Like the Disney Store chain, the playsites are designed to satisfy fanatics from places like Omaha, where a family trip to Disneyland means a $2,000 vacation.

But a day at the entertainment outposts also will be pricey. Disney charges an $8 admission--but that doesn't include food and gifts. And that catered birthday for your child? Figure $250 for a dozen party-goers.

Even though GameWorks doesn't charge an entry fee, competitors suspect that a family of five could easily spend more than $100 on games and meals.

The new playgrounds are wrapped up in typical Hollywood hyperbole. Disney promises to "set a new standard for local family entertainment," while GameWorks pledges a "one-of-a-kind entertainment experience."

Critics might scoff at the unbridled self-confidence, but there's no denying that these companies are an elephantine force.

They know that Americans place a high level of trust in respected brand names. That's why Mickey Mouse's footprints are all over Club Disney and GameWorks is heralding its high-intensity game parlor as "Steven Spielberg's three-ring circus."

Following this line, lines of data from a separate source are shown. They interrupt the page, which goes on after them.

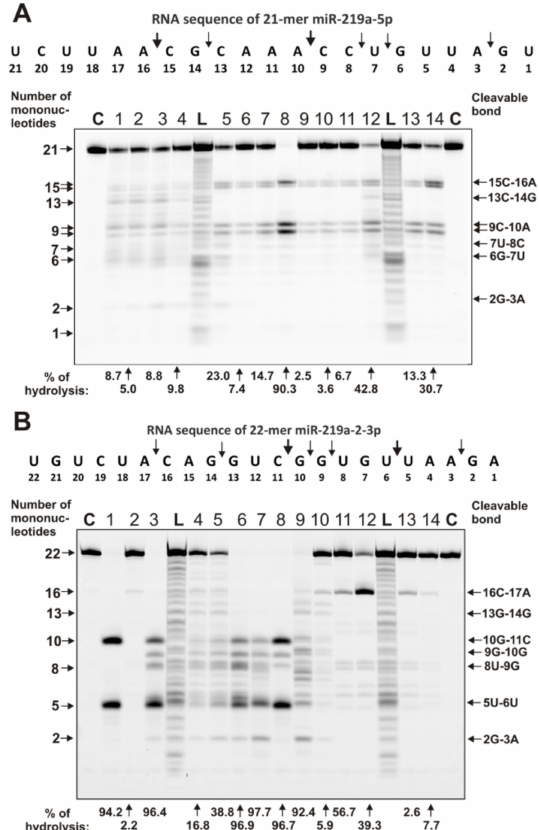
Figure 3. The patterns of cleavage of oligonucleotides Flu-miR-219-2-5p ( A ) and Flu-miR-219-2-3p ( B ) by IgGs (0.6 µ M IgGs; 1 h of incubation) from sera of 14 different MS patients. The products of splitting were detected due to the fluorescent residue (Flu) on the 5 (cid:48) -ends of the oligonucleotides. Lane C corresponds to ONs incubated in the absence of Abs, whereas Lanes L corresponds to the length of oligonucleotide markers. The numbers of IgG preparations, lengths of the products, and the percentage of microRNA cleavage by each IgG preparation are shown in panels ( A , B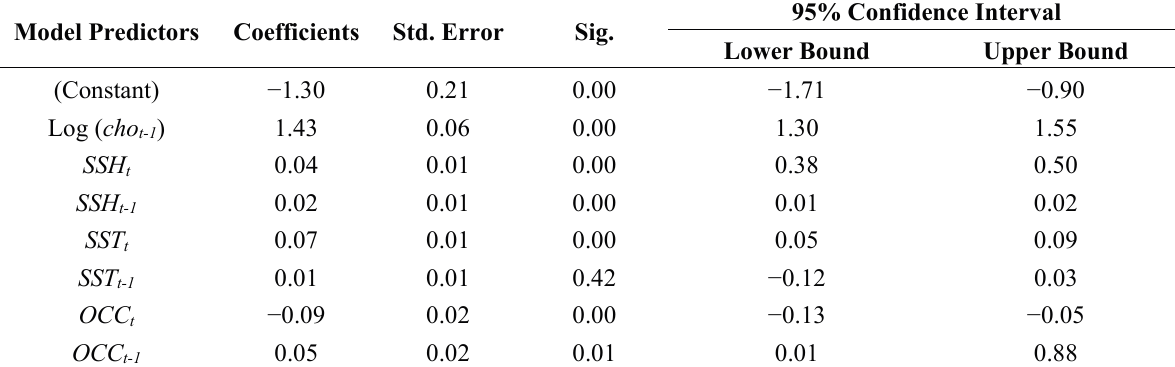
Table 3. Summary of the model obtained for the study area.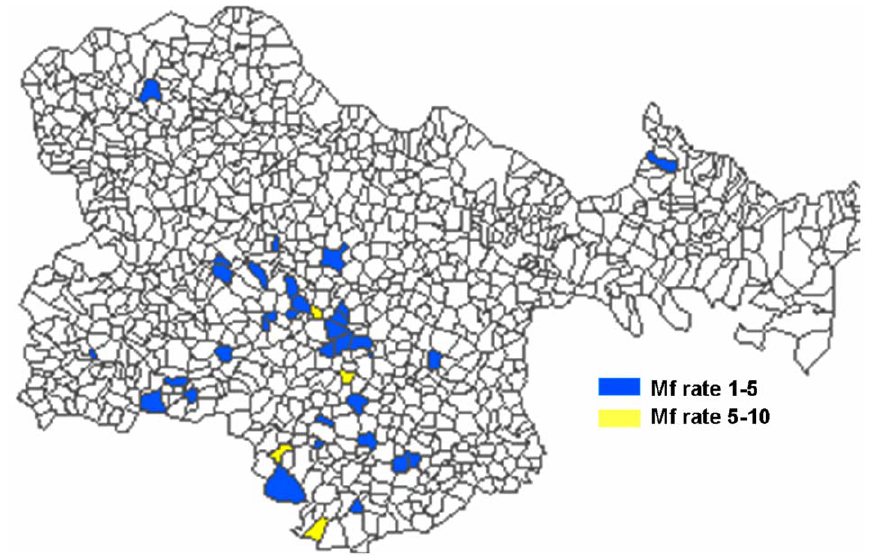
Figure 1. Distribution of microfilaremia prevalence in villages of Karimnagar district of Andhra Pradesh, India.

They also are crafting alliances with powerful brand names such as Starbucks and the Cheesecake Factory as they assemble one-stop centers where patrons can eat, drink, play and shop.


Despite the hoopla, these companies have reason to move carefully. Developers caution that entertainment could suffer the same fate as retailing, where consumers have been numbed by a string of look-alike shops in malls across America.

And, some big names have already stubbed their toes while trying to build nationwide chains that blend entertainment and dining.

Disney's vaunted pixie dust proved ineffective during the early 1990s, when the company threw in the towel on Mickey's Kitchen, a restaurant chain offering Meatless Mickey Burgers, Pinocchio Pizza and French fries shaped like Disney characters.

Six Flags has put Funtricity, the prototype for a string of entertainment centers, on hold, and Paramount Parks sold its interest in Block Party, another prototype angled toward adults.

Despite the potential barriers, developers sense that now is the time to strike. They're playing to the fears of many consumers who think the world is spinning out of control.